The sister began to play. The father and mother, one on each side, followed
attentively the movements of her hands. Attracted by the playing, Gregor had ventured to advance a little further forward and
his head was already in the living room. He scarcely wondered about the fact
that recently he had had so little consideration for the others. Earlier this
consideration had been something he was proud of. And for that very reason he
would have had at this moment more reason to hide away, because as a result of
the dust which lay all over his room and flew around with the slightest
movement, he was totally covered in dirt. On his back and his sides he carted
around with him dust, threads, hair, and remnants of food. His indifference to
everything was much too great for him to lie on his
back and scour himself on the carpet, as he often had done earlier during the
day. In spite of his
condition he had no timidity about inching forward a bit on the spotless floor
of the living room.
In
any case, no one paid him any attention. The family was all caught up in the
violin playing. The lodgers, by contrast, who for the moment had placed
themselves, hands in their trouser pockets, behind the music stand much too
close to the sister, so that they could all see the sheet music, something that
must certainly have bothered the sister, soon drew back to the window
conversing in low voices with bowed heads, where they then remained, anxiously
observed by the father. It
now seemed really clear that, having assumed they were to hear a beautiful or
entertaining violin recital, they were disappointed and were allowing their
peace and quiet to be disturbed only out of politeness. The way in which they
all blew the smoke from their cigars out of their noses and mouths in
particular led one to conclude that they were very irritated. And yet his
sister was playing so beautifully. Her face was turned to the side, her
eyes following the score intently and sadly.
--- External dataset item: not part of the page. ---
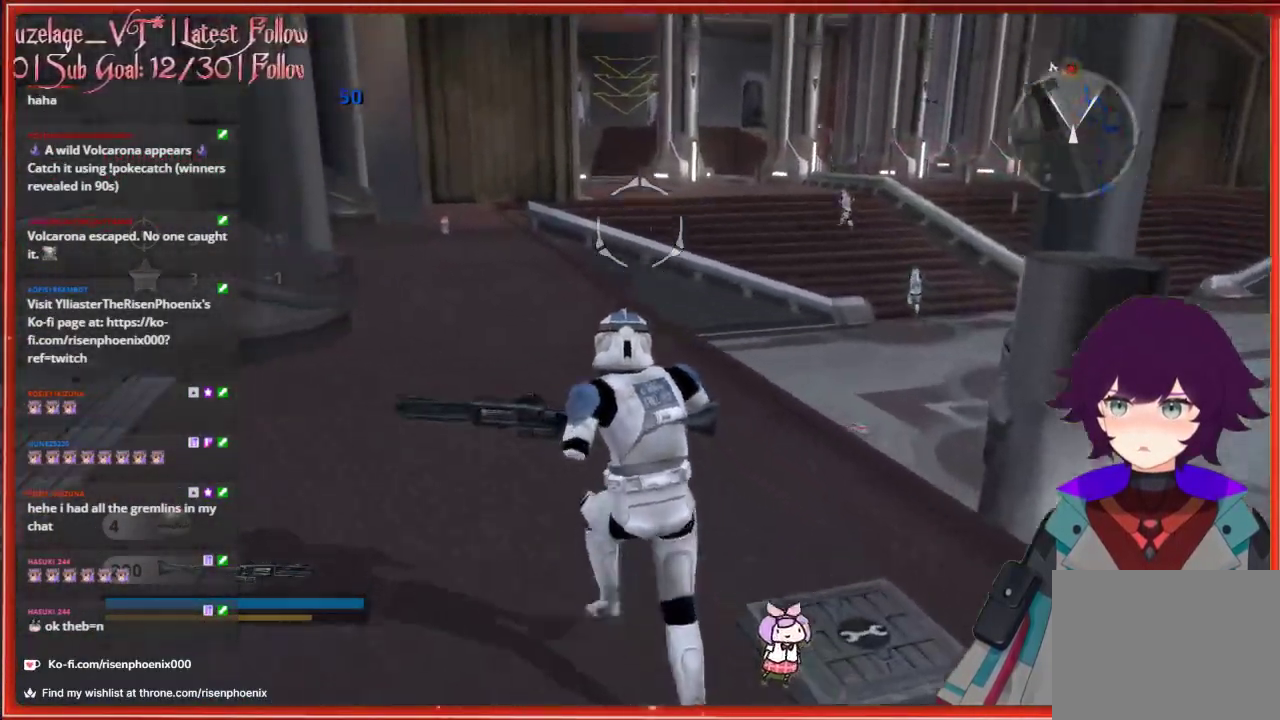
{"buttons": [], "left_stick": "up", "right_stick": "center", "events": [[50, "right_stick", "center"], [167, "left_stick", "up"]]}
Gregor
crept forward still a little further, keeping his head close against the floor
in order to be able to catch her gaze if possible. Was he an animal that music
so captivated him? For him it was as if the way to the unknown nourishment he
craved was revealing itself. He
was determined to press forward right up to his sister, to tug at her
dress, and to indicate to her in this way that she might still come with her
violin into his room, because here no one valued the recital as he wanted to
value it. He did not wish to let her go from his room any more, at least not so
long as he lived. His frightening appearance would for the first time become
useful for him. He wanted to be at all the doors of his room simultaneously and
snarl back at the attackers. However, his sister should not be compelled
but would remain with him voluntarily. She would sit next to him on the sofa,
bend down her ear to him, and he would then confide in her that he firmly
intended to send her to
the Conservatory and that, if his misfortune had not arrived in the
interim, he would have declared all this last Christmas—had Christmas
really already come and gone?—and would have brooked no argument. After this explanation his sister
would break out in tears of emotion, and Gregor would
lift himself up to her armpit and kiss her throat, which she, from the time she
had started going to work, had left exposed without a band or a collar.
“Mr. Samsa,”
called out the middle lodger to the father and, without uttering a further
word, pointed his index finger at Gregor as he was
moving slowly forward. The violin fell silent. The middle
lodger smiled, first shaking his head once at his friends, and then looked down
at Gregor once more. Rather than driving Gregor back again, the father seemed to consider it of
prime importance to calm down the lodgers, although they were not at all upset
and Gregor seemed to entertain them more than the
violin recital. The father hurried over to them and with outstretched arms
tried to push them into their own room and simultaneously to block their view
of Gregor with his own body. At this point they
became really somewhat irritated, although one no longer knew whether that was
because of the father’s behavior or because of knowledge they had just acquired
that they had, without being aware of it, a neighbor like Gregor.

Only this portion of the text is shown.